Extrait du document:
*-*-*
Dossier : IMM-2583-01

Ottawa (Ontario), le 23 mai 2002

En présence de :         MADAME LE JUGE LAYDEN-STEVENSON

ENTRE :

                                                         GUHABALAN NADARAJAH

                                                                                                                                                     demandeur

                                                                              - et -

                      LE MINISTRE DE LA CITOYENNETÉ ET DE L'IMMIGRATION

                                                                                                                                                      défendeur

                                                                     ORDONNANCE

La demande de contrôle judiciaire est accueillie, la décision de la SSR datée du 25 avril 2001 est annulée et l'affaire est renvoyée à un tribunal différemment constitué de la SSR pour que celui-ci statue à nouveau sur l'affaire.

« Carolyn A. Layden-Stevenson »

      Juge

Traduction certifiée conforme

Diane Provencher, LL.B., D.D.N.


Date : 20020523

Dossier : IMM-2583-01

Référence neutre : 2002 CFPI 590

ENTRE :

                                                         GUHABALAN NADARAJAH

                                                                                                                                                     demandeur

                                                                              - et -

                       LE MINISTRE DE LA CITOYENNETÉ ET DE IMMIGRATION

                                                                                                                                                      défendeur

                                                    MOTIFS DE L'ORDONNANCE

LE JUGE LAYDEN-STEVENSON

[1]                 Guhabalan Nadarajah, un citoyen sri lankais d'origine tamoul âgé de 65 ans, dit craindre avec raison d'être persécuté au Sri Lanka du fait de ses expériences avec l'armée et avec les Tigres libérateurs de l'Eelam tamoul (TLET). Il demande le contrôle judiciaire de la décision de la Section du statut de réfugié de la Commission de l'immigration et du statut de réfugié (SSR), qui, dans des motifs prononcés de vive voix le 28 février 2001 et dans des motifs écrits datés du 25 avril 2001, a conclu que le demandeur n'était pas un réfugié au sens de la Convention.


[2]                 Le demandeur vivait à Tricomalee, région contrôlée par l'armée sri lankaise, mais où les TLET jouaient un rôle très actif. En 1966, le demandeur a prêté son aide aux fils de personnes apparentées à sa soeur de sorte qu'il a été la cible de l'armée et a été détenu par celle-ci parce qu'elle le soupçonnait de participer aux activités des TLET.

[3]                 En 1997, les TLET ont menacé le demandeur de prendre des mesures sérieuses contre sa famille à moins qu'il n'envoie son fils au camp d'entraînement des TLET, qu'il n'obtienne des renseignements pour leur compte et qu'il leur permette de résider chez lui lorsqu'ils se trouvaient dans la région. Le demandeur a envoyé son fils au Canada, où il a été accepté comme réfugié.
*-*-*
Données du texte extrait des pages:

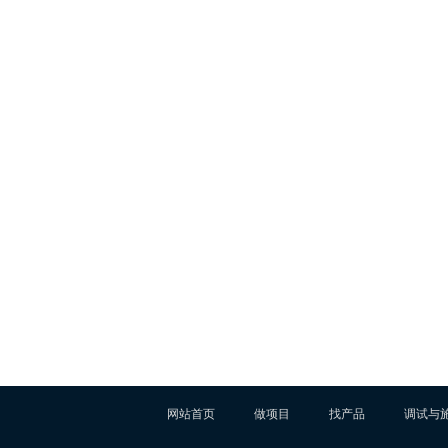
网站首页
做项目
找产品
调试与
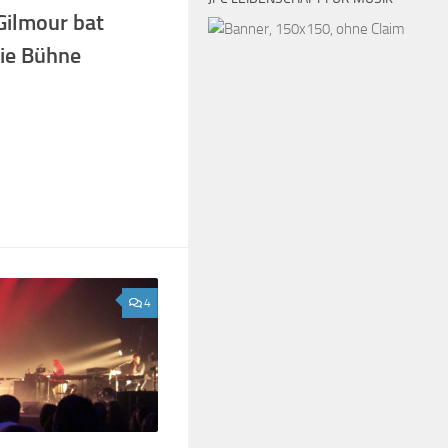
Gilmour bat
die Bühne
4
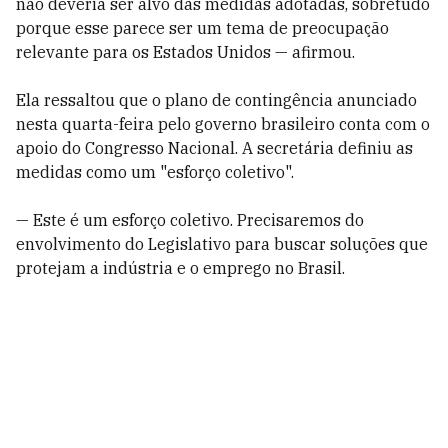
não deveria ser alvo das medidas adotadas, sobretudo
porque esse parece ser um tema de preocupação
relevante para os Estados Unidos — afirmou.
Ela ressaltou que o plano de contingência anunciado
nesta quarta-feira pelo governo brasileiro conta com o
apoio do Congresso Nacional. A secretária definiu as
medidas como um "esforço coletivo".
— Este é um esforço coletivo. Precisaremos do
envolvimento do Legislativo para buscar soluções que
protejam a indústria e o emprego no Brasil.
*-*-*
À compléter:
A. Répondez brièvement aux questions suivantes sur le jugement Nadarajah :
(i) De quelle date sont les motifs écrits de la SSR ?
(ii) Dans quelle ville vivait le demandeur ?
(iii) Dans quel pays le demandeur a-t-il envoyé son fils ?
B. Poursuivez la rédaction du jugement Nadarajah à partir du dernier paragraphe présenté.

Résultats de l'exercice:
A.
(i) Du 25 avril 2001.
(ii) À Tricomalee.
(iii) Au Canada.

B.
[4]                 En septembre 1998, les TLET ont arrêté le demandeur chez sa soeur, où il avait récemment déménagé. Le demandeur prétend avoir été détenu par les TLET jusqu'en août 1999, date à laquelle sa famille a donné un pot-de-vin en échange de sa libération. Le demandeur est ensuite retourné chez sa soeur où il est resté jusqu'à son départ pour le Canada, en octobre 1999. Il a revendiqué le statut de réfugié dès son arrivée au Canada.

[5]                 Dans ses prétentions écrites et dès le début de l'audition de la demande de contrôle judiciaire, l'avocat du demandeur a soulevé une question se rapportant à la reprise de l'audience par la SSR en l'absence du demandeur. Après avoir consulté la transcription, l'avocat a retiré cette allégation.


[6]                 Le demandeur a relevé plusieurs erreurs qui seraient contenues dans la décision de la SSR. Le défendeur a fait observer que le demandeur s'était livré à un examen à la loupe de la décision. Étant donné les conclusions que j'ai tirées, je ne reprendrai pas tous les arguments du demandeur, mais j'insisterai sur ceux que je juge particulièrement significatifs.

[7]                 L'avocat du demandeur a reconnu qu'il était loisible à la SSR de conclure que M. Nadarajah n'était pas crédible, mais il allègue que, ce faisant, il lui incombait de le faire explicitement, en termes clairs et non équivoques. Le demandeur se fonde sur les décisions Hilo c. Canada (Ministre de l'Emploi et de l'Immigration) (1991), 130 N.R. 236 (C.A) et Shahiraj c. Canada (Ministre de la Citoyenneté et de l'Immigration), 2001 CFPI 453, [2001] A.C.F. no 734. Le défendeur, invoquant les décisions Brar c. Canada (Ministre de l'Emploi et de l'Immigration), [1986] A.C.F. no 346 (C.A.) et Castro c. Canada (Ministre de l'Emploi et de l'Immigration), [1993] A.C.F. no 787 (1re inst.), soutient que l'appréciation de la crédibilité relève du pouvoir discrétionnaire de la SSR.

[8]                 Les deux positions sont correctes. Cependant, en l'espèce, la SSR semble avoir accepté certains aspects du témoignage du demandeur et semble, du même souffle, les avoir rejetés. Je fais référence aux passages suivants de la décision :

C'est à ce moment que les Tigres sont venus et ont amené le revendicateur pour le placer en détention de septembre 1998 à août 1999 [...]. À ce sujet, le tribunal a certains doutes quant à la véracité de la situation réelle du revendicateur [...].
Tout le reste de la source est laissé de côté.